The cell proliferation of human mesenchymal stem cells cultured on the MED610 substrate with various coatings for 1, 3, and 7 days.

Figure 6

Surface scanning electron microscope images of human mesenchymal stem cells cultured on the MED610 substrate with various coatings. Cells are indicated by red arrows.

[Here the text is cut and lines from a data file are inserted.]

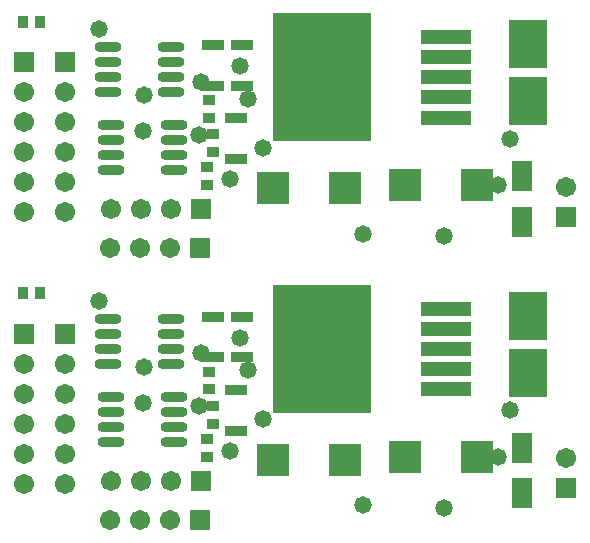
<source format=gts>
G04 Layer_Color=8388736*
%FSLAX44Y44*%
%MOMM*%
G71*
G01*
G75*
%ADD40R,4.3532X1.2032*%
%ADD41R,8.4032X10.9532*%
%ADD42R,1.9032X0.9532*%
%ADD43O,2.3032X0.9032*%
%ADD44R,0.9032X1.1032*%
%ADD45R,1.1032X0.9032*%
%ADD46R,2.7532X2.7532*%
%ADD47R,1.7532X2.6532*%
%ADD48R,3.3032X4.1032*%
%ADD49C,1.7032*%
%ADD50R,1.7032X1.7032*%
%ADD51R,1.7032X1.7032*%
%ADD52C,1.4732*%
D40*
X376190Y128560D02*
D03*
Y145560D02*
D03*
Y162560D02*
D03*
Y179560D02*
D03*
Y196560D02*
D03*
Y358560D02*
D03*
Y375560D02*
D03*
Y392560D02*
D03*
Y409560D02*
D03*
Y426560D02*
D03*
D41*
X271690Y162560D02*
D03*
Y392560D02*
D03*
D42*
X179070Y189970D02*
D03*
Y155470D02*
D03*
X203200D02*
D03*
Y189970D02*
D03*
X198120Y127740D02*
D03*
Y93240D02*
D03*
X179070Y419970D02*
D03*
Y385470D02*
D03*
X203200D02*
D03*
Y419970D02*
D03*
X198120Y357740D02*
D03*
Y323240D02*
D03*
D43*
X143340Y149860D02*
D03*
Y162560D02*
D03*
Y175260D02*
D03*
Y187960D02*
D03*
X90340Y149860D02*
D03*
Y162560D02*
D03*
Y175260D02*
D03*
Y187960D02*
D03*
X145880Y83820D02*
D03*
Y96520D02*
D03*
Y109220D02*
D03*
Y121920D02*
D03*
X92880Y83820D02*
D03*
Y96520D02*
D03*
Y109220D02*
D03*
Y121920D02*
D03*
X143340Y379860D02*
D03*
Y392560D02*
D03*
Y405260D02*
D03*
Y417960D02*
D03*
X90340Y379860D02*
D03*
Y392560D02*
D03*
Y405260D02*
D03*
Y417960D02*
D03*
X145880Y313820D02*
D03*
Y326520D02*
D03*
Y339220D02*
D03*
Y351920D02*
D03*
X92880Y313820D02*
D03*
Y326520D02*
D03*
Y339220D02*
D03*
Y351920D02*
D03*
D44*
X17900Y209550D02*
D03*
X32900D02*
D03*
X17900Y439550D02*
D03*
X32900D02*
D03*
D45*
X173990Y86240D02*
D03*
Y71240D02*
D03*
X179070Y114180D02*
D03*
Y99180D02*
D03*
X175260Y128390D02*
D03*
Y143390D02*
D03*
X173990Y316240D02*
D03*
Y301240D02*
D03*
X179070Y344180D02*
D03*
Y329180D02*
D03*
X175260Y358390D02*
D03*
Y373390D02*
D03*
D46*
X230100Y68580D02*
D03*
X290600D02*
D03*
X341860Y71120D02*
D03*
X402360D02*
D03*
X230100Y298580D02*
D03*
X290600D02*
D03*
X341860Y301120D02*
D03*
X402360D02*
D03*
D47*
X440690Y40440D02*
D03*
Y78940D02*
D03*
Y270440D02*
D03*
Y308940D02*
D03*
D48*
X445770Y190370D02*
D03*
Y142370D02*
D03*
Y420370D02*
D03*
Y372370D02*
D03*
D49*
X477520Y69850D02*
D03*
X19050Y48260D02*
D03*
Y73660D02*
D03*
Y99060D02*
D03*
Y124460D02*
D03*
Y149860D02*
D03*
X53340Y48260D02*
D03*
Y73660D02*
D03*
Y99060D02*
D03*
Y124460D02*
D03*
Y149860D02*
D03*
X142240Y17780D02*
D03*
X116840D02*
D03*
X91440D02*
D03*
X143510Y50800D02*
D03*
X118110D02*
D03*
X92710D02*
D03*
X477520Y299850D02*
D03*
X19050Y278260D02*
D03*
Y303660D02*
D03*
Y329060D02*
D03*
Y354460D02*
D03*
Y379860D02*
D03*
X53340Y278260D02*
D03*
Y303660D02*
D03*
Y329060D02*
D03*
Y354460D02*
D03*
Y379860D02*
D03*
X142240Y247780D02*
D03*
X116840D02*
D03*
X91440D02*
D03*
X143510Y280800D02*
D03*
X118110D02*
D03*
X92710D02*
D03*
D50*
X477520Y44450D02*
D03*
X19050Y175260D02*
D03*
X53340D02*
D03*
X477520Y274450D02*
D03*
X19050Y405260D02*
D03*
X53340D02*
D03*
D51*
X167640Y17780D02*
D03*
X168910Y50800D02*
D03*
X167640Y247780D02*
D03*
X168910Y280800D02*
D03*
D52*
X306324Y30226D02*
D03*
X374904Y28194D02*
D03*
X201422Y171958D02*
D03*
X120120Y116840D02*
D03*
X208280Y144526D02*
D03*
X220980Y102870D02*
D03*
X430530Y110490D02*
D03*
X420370Y71120D02*
D03*
X193040Y76200D02*
D03*
X120650Y147320D02*
D03*
X167470Y114130D02*
D03*
X82550Y203200D02*
D03*
X168910Y158750D02*
D03*
X306324Y260226D02*
D03*
X374904Y258194D02*
D03*
X201422Y401958D02*
D03*
X120120Y346840D02*
D03*
X208280Y374526D02*
D03*
X220980Y332870D02*
D03*
X430530Y340490D02*
D03*
X420370Y301120D02*
D03*
X193040Y306200D02*
D03*
X120650Y377320D02*
D03*
X167470Y344130D02*
D03*
X82550Y433200D02*
D03*
X168910Y388750D02*
D03*
M02*

</source>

3.3 Osteogenic Differentiation

The hMSCs cultured on M, MP, MHA, and MPHA for 3 and 7 days were analyzed the ALP activity to evaluate the osteogenic differentiation potential which is an important key to determine if the bone formation process is ongoing. Figure 7 shows cells growing on MPHA can express the most ALP levels, and the ALP expression level of MED610 object without coatings was lowest. The results demonstrate that MED610 object with PDA/HA coating helps to improves the osteogenic differentiation potential of stem cells.

Figure 7

Alkaline phosphatase activity of human mesenchymal stem cells cultured on the MED610 substrate with various coatings for 3 and 7 days.

4. Discussion

MED610 is a biocompatible 3D printing photocurable material commonly used in medical and dental fields requiring precise visualization and patient contact. Although this material is suitable for over 30 days’ skin contact and up to 24 h mucosal membrane or bone contact, it can be more widely used if it can be enhanced its biocompatibility and be promoted the potential of cell bone differentiation. Previous studies reported that PDA coatings on biological materials could facilitate cell attachment and promote cell proliferation[22,23]. When HA was added in PDA coatings, the phenomenon of cell calcium deposition was significantly promoted[20]. This means that the PDA/HA coatings can help to enhance osteogenic differentiation. In this study, the PDA/HA coatings were applied in MED610 objects. The results show that the biocompatibility, cell morphology, and bone differentiation potential of the cells cultured on the MED610 objects with PDA/HA coating can be improved. This study demonstrates that PDA/HA coating applications also have similar functions[20] on objects printed with MED610 materials to enhance their applicability.

5. Conclusion

This study shows that using the PDA/HA coating added to the MED610 biomedical 3D printing material that has been used in the medical field can improve its hardness, HA mineralization, cell proliferation, good cell morphology, and the amount of ALP expression. Therefore, the PDA/HA coating enhances the potential and development of MED610 materials for clinical applications in orthopedics and dentistry.